What's the security risk of having both devices on the same system? Is the ledger wallet vulnerable when connected to the Electrum wallet?
Only that having the wallets on two completely separate devices (i.e. one computer with Electrum with one seed phrase, and another computer with Electrum with no seed phrases which is used to interact with your hardware wallet) is safer than only using one device, since an attacker would need to compromise an additional device in order to steal your coins. Further, your second Electrum wallet which holds no seed phrases and only interacts with your hardware wallet could be permanently airgapped for even more security.
So let's say while the hardware wallet is connected in Electrum, then Electrum somehow gets compromised, the hacker then sends a transaction; they still couldn't spend any coins unless they have physical access to the hardware wallet (ledger) to sign and broadcast the transaction, right?
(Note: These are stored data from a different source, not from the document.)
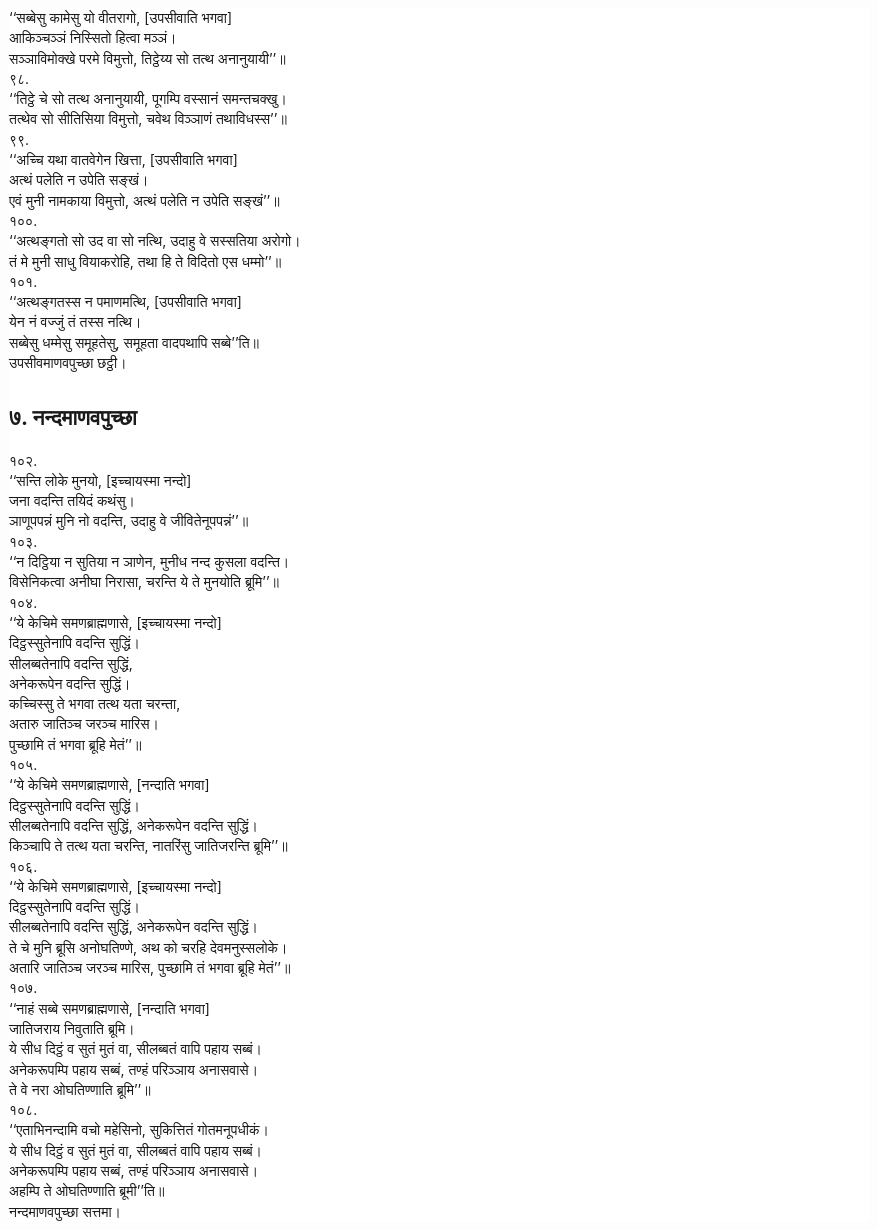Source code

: ‘‘सब्बेसु कामेसु यो वीतरागो, [उपसीवाति भगवा]  
आकिञ्चञ्ञं निस्सितो हित्वा मञ्ञं।  
सञ्ञाविमोक्खे परमे विमुत्तो, तिट्ठेय्य सो तत्थ अनानुयायी’’॥  
९८.  
‘‘तिट्ठे चे सो तत्थ अनानुयायी, पूगम्पि वस्सानं समन्तचक्खु।  
तत्थेव सो सीतिसिया विमुत्तो, चवेथ विञ्ञाणं तथाविधस्स’’॥  
९९.  
‘‘अच्चि यथा वातवेगेन खित्ता, [उपसीवाति भगवा]  
अत्थं पलेति न उपेति सङ्खं।  
एवं मुनी नामकाया विमुत्तो, अत्थं पलेति न उपेति सङ्खं’’॥  
१००.  
‘‘अत्थङ्गतो सो उद वा सो नत्थि, उदाहु वे सस्सतिया अरोगो।  
तं मे मुनी साधु वियाकरोहि, तथा हि ते विदितो एस धम्मो’’॥  
१०१.  
‘‘अत्थङ्गतस्स न पमाणमत्थि, [उपसीवाति भगवा]  
येन नं वज्जुं तं तस्स नत्थि।  
सब्बेसु धम्मेसु समूहतेसु, समूहता वादपथापि सब्बे’’ति॥  
उपसीवमाणवपुच्छा छट्ठी।  


## ७. नन्दमाणवपुच्छा

१०२.  
‘‘सन्ति लोके मुनयो, [इच्चायस्मा नन्दो]  
जना वदन्ति तयिदं कथंसु।  
ञाणूपपन्नं मुनि नो वदन्ति, उदाहु वे जीवितेनूपपन्नं’’॥  
१०३.  
‘‘न दिट्ठिया न सुतिया न ञाणेन, मुनीध नन्द कुसला वदन्ति।  
विसेनिकत्वा अनीघा निरासा, चरन्ति ये ते मुनयोति ब्रूमि’’॥  
१०४.  
‘‘ये केचिमे समणब्राह्मणासे, [इच्चायस्मा नन्दो]  
दिट्ठस्सुतेनापि वदन्ति सुद्धिं।  
सीलब्बतेनापि वदन्ति सुद्धिं,  
अनेकरूपेन वदन्ति सुद्धिं।  
कच्चिस्सु ते भगवा तत्थ यता चरन्ता,  
अतारु जातिञ्च जरञ्च मारिस।  
पुच्छामि तं भगवा ब्रूहि मेतं’’॥  
१०५.  
‘‘ये केचिमे समणब्राह्मणासे, [नन्दाति भगवा]  
दिट्ठस्सुतेनापि वदन्ति सुद्धिं।  
सीलब्बतेनापि वदन्ति सुद्धिं, अनेकरूपेन वदन्ति सुद्धिं।  
किञ्चापि ते तत्थ यता चरन्ति, नातरिंसु जातिजरन्ति ब्रूमि’’॥  
१०६.  
‘‘ये केचिमे समणब्राह्मणासे, [इच्चायस्मा नन्दो]  
दिट्ठस्सुतेनापि वदन्ति सुद्धिं।  
सीलब्बतेनापि वदन्ति सुद्धिं, अनेकरूपेन वदन्ति सुद्धिं।  
ते चे मुनि ब्रूसि अनोघतिण्णे, अथ को चरहि देवमनुस्सलोके।  
अतारि जातिञ्च जरञ्च मारिस, पुच्छामि तं भगवा ब्रूहि मेतं’’॥  
१०७.  
‘‘नाहं सब्बे समणब्राह्मणासे, [नन्दाति भगवा]  
जातिजराय निवुताति ब्रूमि।  
ये सीध दिट्ठं व सुतं मुतं वा, सीलब्बतं वापि पहाय सब्बं।  
अनेकरूपम्पि पहाय सब्बं, तण्हं परिञ्ञाय अनासवासे।  
ते वे नरा ओघतिण्णाति ब्रूमि’’॥  
१०८.  
‘‘एताभिनन्दामि वचो महेसिनो, सुकित्तितं गोतमनूपधीकं।  
ये सीध दिट्ठं व सुतं मुतं वा, सीलब्बतं वापि पहाय सब्बं।  
अनेकरूपम्पि पहाय सब्बं, तण्हं परिञ्ञाय अनासवासे।  
अहम्पि ते ओघतिण्णाति ब्रूमी’’ति॥  
नन्दमाणवपुच्छा सत्तमा।  
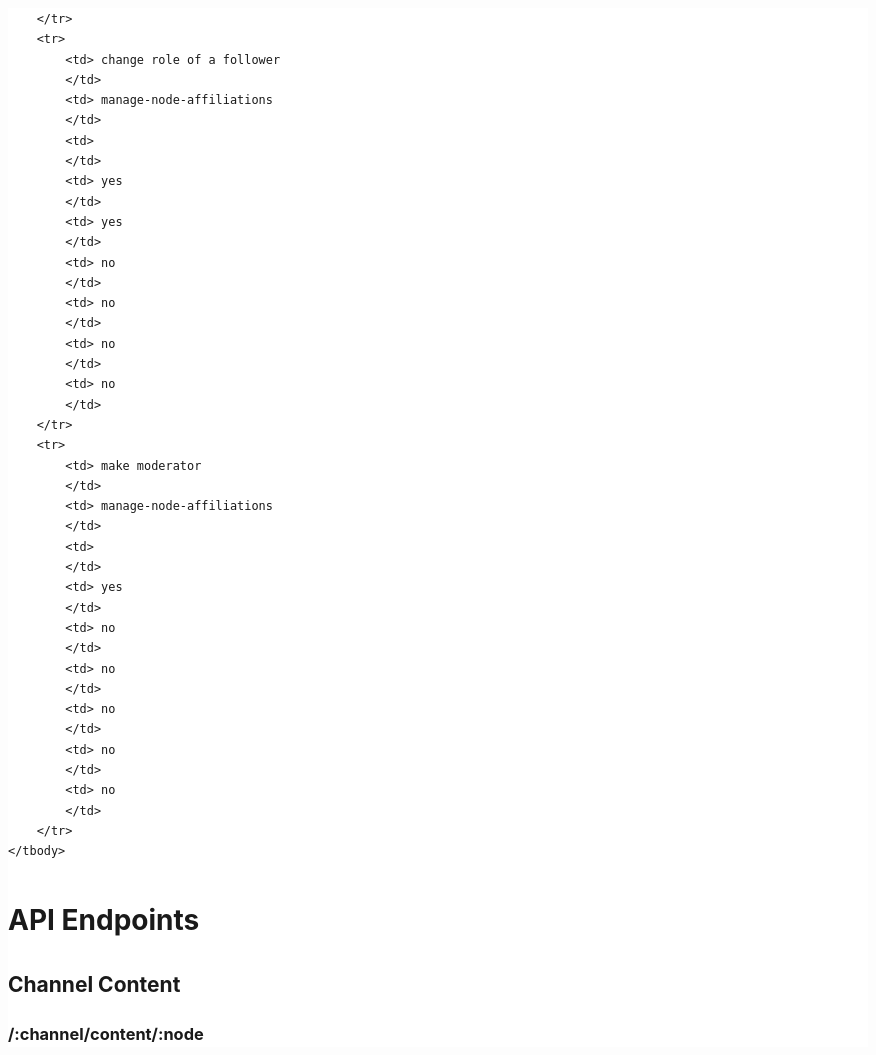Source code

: 		</tr>
		<tr>
			<td> change role of a follower
			</td>
			<td> manage-node-affiliations
			</td>
			<td>
			</td>
			<td> yes
			</td>
			<td> yes
			</td>
			<td> no
			</td>
			<td> no
			</td>
			<td> no
			</td>
			<td> no
			</td>
		</tr>
		<tr>
			<td> make moderator
			</td>
			<td> manage-node-affiliations
			</td>
			<td>
			</td>
			<td> yes
			</td>
			<td> no
			</td>
			<td> no
			</td>
			<td> no
			</td>
			<td> no
			</td>
			<td> no
			</td>
		</tr>
	</tbody>
</table>
</div>

API Endpoints
=============

Channel Content
------------

### /:channel/content/:node
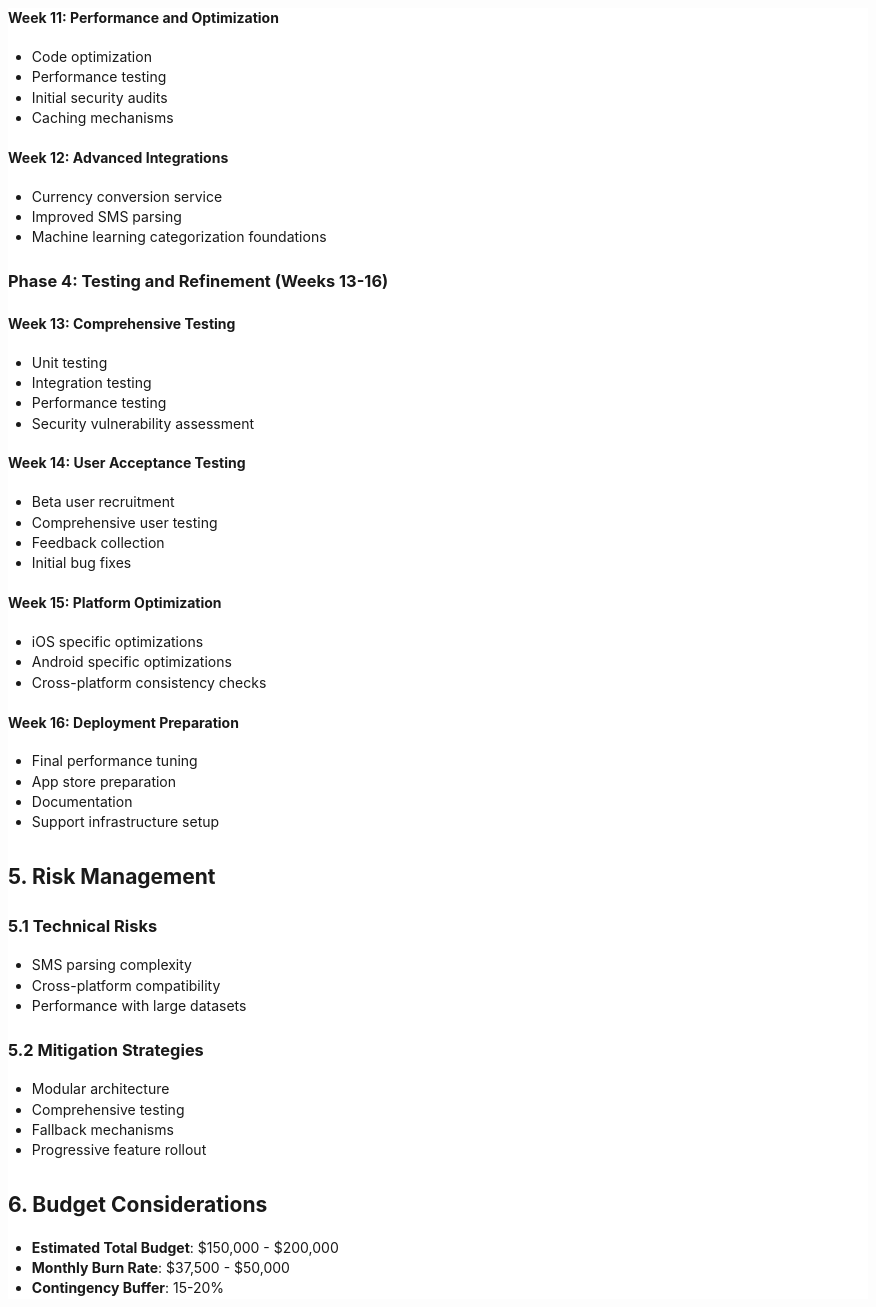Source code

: #### Week 11: Performance and Optimization
- Code optimization
- Performance testing
- Initial security audits
- Caching mechanisms

#### Week 12: Advanced Integrations
- Currency conversion service
- Improved SMS parsing
- Machine learning categorization foundations

### Phase 4: Testing and Refinement (Weeks 13-16)
#### Week 13: Comprehensive Testing
- Unit testing
- Integration testing
- Performance testing
- Security vulnerability assessment

#### Week 14: User Acceptance Testing
- Beta user recruitment
- Comprehensive user testing
- Feedback collection
- Initial bug fixes

#### Week 15: Platform Optimization
- iOS specific optimizations
- Android specific optimizations
- Cross-platform consistency checks

#### Week 16: Deployment Preparation
- Final performance tuning
- App store preparation
- Documentation
- Support infrastructure setup

## 5. Risk Management

### 5.1 Technical Risks
- SMS parsing complexity
- Cross-platform compatibility
- Performance with large datasets

### 5.2 Mitigation Strategies
- Modular architecture
- Comprehensive testing
- Fallback mechanisms
- Progressive feature rollout

## 6. Budget Considerations
- **Estimated Total Budget**: $150,000 - $200,000
- **Monthly Burn Rate**: $37,500 - $50,000
- **Contingency Buffer**: 15-20%

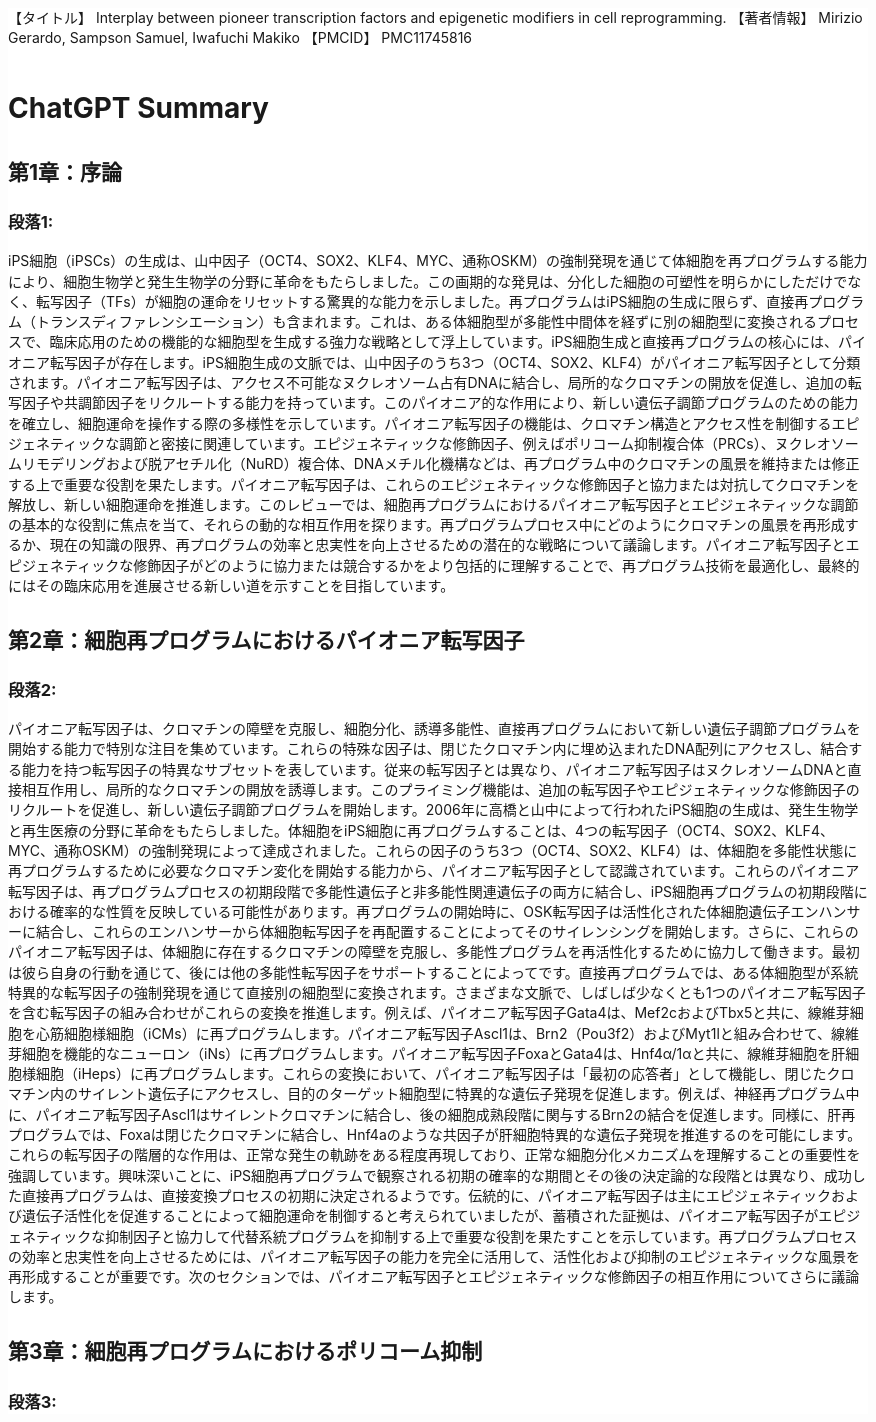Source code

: 【タイトル】
Interplay between pioneer transcription factors and epigenetic modifiers in cell reprogramming.
【著者情報】
Mirizio Gerardo, Sampson Samuel, Iwafuchi Makiko
【PMCID】
PMC11745816
# ChatGPT Summary
## 第1章：序論

### 段落1:
iPS細胞（iPSCs）の生成は、山中因子（OCT4、SOX2、KLF4、MYC、通称OSKM）の強制発現を通じて体細胞を再プログラムする能力により、細胞生物学と発生生物学の分野に革命をもたらしました。この画期的な発見は、分化した細胞の可塑性を明らかにしただけでなく、転写因子（TFs）が細胞の運命をリセットする驚異的な能力を示しました。再プログラムはiPS細胞の生成に限らず、直接再プログラム（トランスディファレンシエーション）も含まれます。これは、ある体細胞型が多能性中間体を経ずに別の細胞型に変換されるプロセスで、臨床応用のための機能的な細胞型を生成する強力な戦略として浮上しています。iPS細胞生成と直接再プログラムの核心には、パイオニア転写因子が存在します。iPS細胞生成の文脈では、山中因子のうち3つ（OCT4、SOX2、KLF4）がパイオニア転写因子として分類されます。パイオニア転写因子は、アクセス不可能なヌクレオソーム占有DNAに結合し、局所的なクロマチンの開放を促進し、追加の転写因子や共調節因子をリクルートする能力を持っています。このパイオニア的な作用により、新しい遺伝子調節プログラムのための能力を確立し、細胞運命を操作する際の多様性を示しています。パイオニア転写因子の機能は、クロマチン構造とアクセス性を制御するエピジェネティックな調節と密接に関連しています。エピジェネティックな修飾因子、例えばポリコーム抑制複合体（PRCs）、ヌクレオソームリモデリングおよび脱アセチル化（NuRD）複合体、DNAメチル化機構などは、再プログラム中のクロマチンの風景を維持または修正する上で重要な役割を果たします。パイオニア転写因子は、これらのエピジェネティックな修飾因子と協力または対抗してクロマチンを解放し、新しい細胞運命を推進します。このレビューでは、細胞再プログラムにおけるパイオニア転写因子とエピジェネティックな調節の基本的な役割に焦点を当て、それらの動的な相互作用を探ります。再プログラムプロセス中にどのようにクロマチンの風景を再形成するか、現在の知識の限界、再プログラムの効率と忠実性を向上させるための潜在的な戦略について議論します。パイオニア転写因子とエピジェネティックな修飾因子がどのように協力または競合するかをより包括的に理解することで、再プログラム技術を最適化し、最終的にはその臨床応用を進展させる新しい道を示すことを目指しています。

## 第2章：細胞再プログラムにおけるパイオニア転写因子

### 段落2:
パイオニア転写因子は、クロマチンの障壁を克服し、細胞分化、誘導多能性、直接再プログラムにおいて新しい遺伝子調節プログラムを開始する能力で特別な注目を集めています。これらの特殊な因子は、閉じたクロマチン内に埋め込まれたDNA配列にアクセスし、結合する能力を持つ転写因子の特異なサブセットを表しています。従来の転写因子とは異なり、パイオニア転写因子はヌクレオソームDNAと直接相互作用し、局所的なクロマチンの開放を誘導します。このプライミング機能は、追加の転写因子やエピジェネティックな修飾因子のリクルートを促進し、新しい遺伝子調節プログラムを開始します。2006年に高橋と山中によって行われたiPS細胞の生成は、発生生物学と再生医療の分野に革命をもたらしました。体細胞をiPS細胞に再プログラムすることは、4つの転写因子（OCT4、SOX2、KLF4、MYC、通称OSKM）の強制発現によって達成されました。これらの因子のうち3つ（OCT4、SOX2、KLF4）は、体細胞を多能性状態に再プログラムするために必要なクロマチン変化を開始する能力から、パイオニア転写因子として認識されています。これらのパイオニア転写因子は、再プログラムプロセスの初期段階で多能性遺伝子と非多能性関連遺伝子の両方に結合し、iPS細胞再プログラムの初期段階における確率的な性質を反映している可能性があります。再プログラムの開始時に、OSK転写因子は活性化された体細胞遺伝子エンハンサーに結合し、これらのエンハンサーから体細胞転写因子を再配置することによってそのサイレンシングを開始します。さらに、これらのパイオニア転写因子は、体細胞に存在するクロマチンの障壁を克服し、多能性プログラムを再活性化するために協力して働きます。最初は彼ら自身の行動を通じて、後には他の多能性転写因子をサポートすることによってです。直接再プログラムでは、ある体細胞型が系統特異的な転写因子の強制発現を通じて直接別の細胞型に変換されます。さまざまな文脈で、しばしば少なくとも1つのパイオニア転写因子を含む転写因子の組み合わせがこれらの変換を推進します。例えば、パイオニア転写因子Gata4は、Mef2cおよびTbx5と共に、線維芽細胞を心筋細胞様細胞（iCMs）に再プログラムします。パイオニア転写因子Ascl1は、Brn2（Pou3f2）およびMyt1lと組み合わせて、線維芽細胞を機能的なニューロン（iNs）に再プログラムします。パイオニア転写因子FoxaとGata4は、Hnf4α/1αと共に、線維芽細胞を肝細胞様細胞（iHeps）に再プログラムします。これらの変換において、パイオニア転写因子は「最初の応答者」として機能し、閉じたクロマチン内のサイレント遺伝子にアクセスし、目的のターゲット細胞型に特異的な遺伝子発現を促進します。例えば、神経再プログラム中に、パイオニア転写因子Ascl1はサイレントクロマチンに結合し、後の細胞成熟段階に関与するBrn2の結合を促進します。同様に、肝再プログラムでは、Foxaは閉じたクロマチンに結合し、Hnf4aのような共因子が肝細胞特異的な遺伝子発現を推進するのを可能にします。これらの転写因子の階層的な作用は、正常な発生の軌跡をある程度再現しており、正常な細胞分化メカニズムを理解することの重要性を強調しています。興味深いことに、iPS細胞再プログラムで観察される初期の確率的な期間とその後の決定論的な段階とは異なり、成功した直接再プログラムは、直接変換プロセスの初期に決定されるようです。伝統的に、パイオニア転写因子は主にエピジェネティックおよび遺伝子活性化を促進することによって細胞運命を制御すると考えられていましたが、蓄積された証拠は、パイオニア転写因子がエピジェネティックな抑制因子と協力して代替系統プログラムを抑制する上で重要な役割を果たすことを示しています。再プログラムプロセスの効率と忠実性を向上させるためには、パイオニア転写因子の能力を完全に活用して、活性化および抑制のエピジェネティックな風景を再形成することが重要です。次のセクションでは、パイオニア転写因子とエピジェネティックな修飾因子の相互作用についてさらに議論します。

## 第3章：細胞再プログラムにおけるポリコーム抑制

### 段落3:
Theoretically, yes. As far as I know, there are no known remote attacks against the most popular brands of hardware wallet where someone compromising your computer could remotely compromise your hardware wallet or make it sign transactions you didn't wish to sign. However, no one can guarantee 100% that such attacks do not exist. That is why the set up I described above is marginally safer, since the hardware wallet would only ever connect to a second (potentially permanently airgapped) device. The other option would be to swap out the Ledger for a permanently airgapped hardware wallet such as Passport.
That's not to say your set up is not secure. It's much more secure than a standard Electrum wallet, since as you say an attacker would probably need physical access to your hardware wallet as well as compromising your Electrum wallet in order to steal your funds.